Statements of great aspirational value can help promote national cultural and political change. The Declaration of Independence had a profound impact on the American national identity, setting in place values of human equality that have had deep political influence. The Treaty of Waitangi in New Zealand is not of itself legally enforceable unless incorporated into legislation, but its principles have come to capture the nation’s imagination. These days, the treaty is taught in schools and Maori culture is celebrated as the New Zealand culture.
Equally, if the Constitution is a rule book that gives parliament its powers and incorporates rules and procedures to restrain the abuse of that power, then where are the rules and procedures governing the relationship between indigenous people and the government? This is our country too. Where are the constitutional rules and procedures ensuring indigenous Australians are heard by the majority might of parliament? Currently, the only articulation of this important relationship is through discriminatory race clauses, implying the relationship is one of exclusion. Those discriminatory clauses should be removed, and the race power replaced with an indigenous power, to support necessary laws for indigenous affairs.
The relationship between indigenous people and government should be constitutionally articulated so it is just and fair, rather than characterised by exclusion and discrimination.
This need not mean judicially adjudicated rights clauses or symbolic statements in the Constitution. But it could mean practical rules and procedures to ensure indigenous people get a fair say when parliament makes laws and policies about us.
Parliament could be required procedurally to consult with and consider the advice of an indigenous body in its lawmaking for indigenous affairs. This would address indigenous concerns to be better heard in government decisions affecting our interests, and conservative concerns to maintain the primacy of the political process.
Rather than letting unelected judges decide what is in the interests of indigenous people, it would give our people a chance to constructively engage with parliament when laws are being made about us. We would have a voice in the national system. To me this is the shining prospect.

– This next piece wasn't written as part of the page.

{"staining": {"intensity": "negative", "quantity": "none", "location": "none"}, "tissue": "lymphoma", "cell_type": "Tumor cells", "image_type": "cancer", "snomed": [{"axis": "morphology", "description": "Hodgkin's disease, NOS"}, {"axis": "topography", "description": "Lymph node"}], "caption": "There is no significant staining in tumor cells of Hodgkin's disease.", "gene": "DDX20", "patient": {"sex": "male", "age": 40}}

I started this conversation asking conservatives: “If you are saying a racial non-discrimination clause in the Constitution is not the answer, then what is a better solution? What can be done to ensure things are done in a better way?” I think there is a reasonable answer to that. We can do things in a better way.
There is real goodwill in conservative Australia, and Australia at large, towards indigenous people. I urge Australians to engage with this question with intellectual rigour and open-heartedness.
Indigenous Australia is crucial to this process. There should be national indigenous conventions so indigenous people can grapple with these ideas and express their views on the package of reforms they would support. Any constitutional recognition package needs the endorsement of indigenous Australia.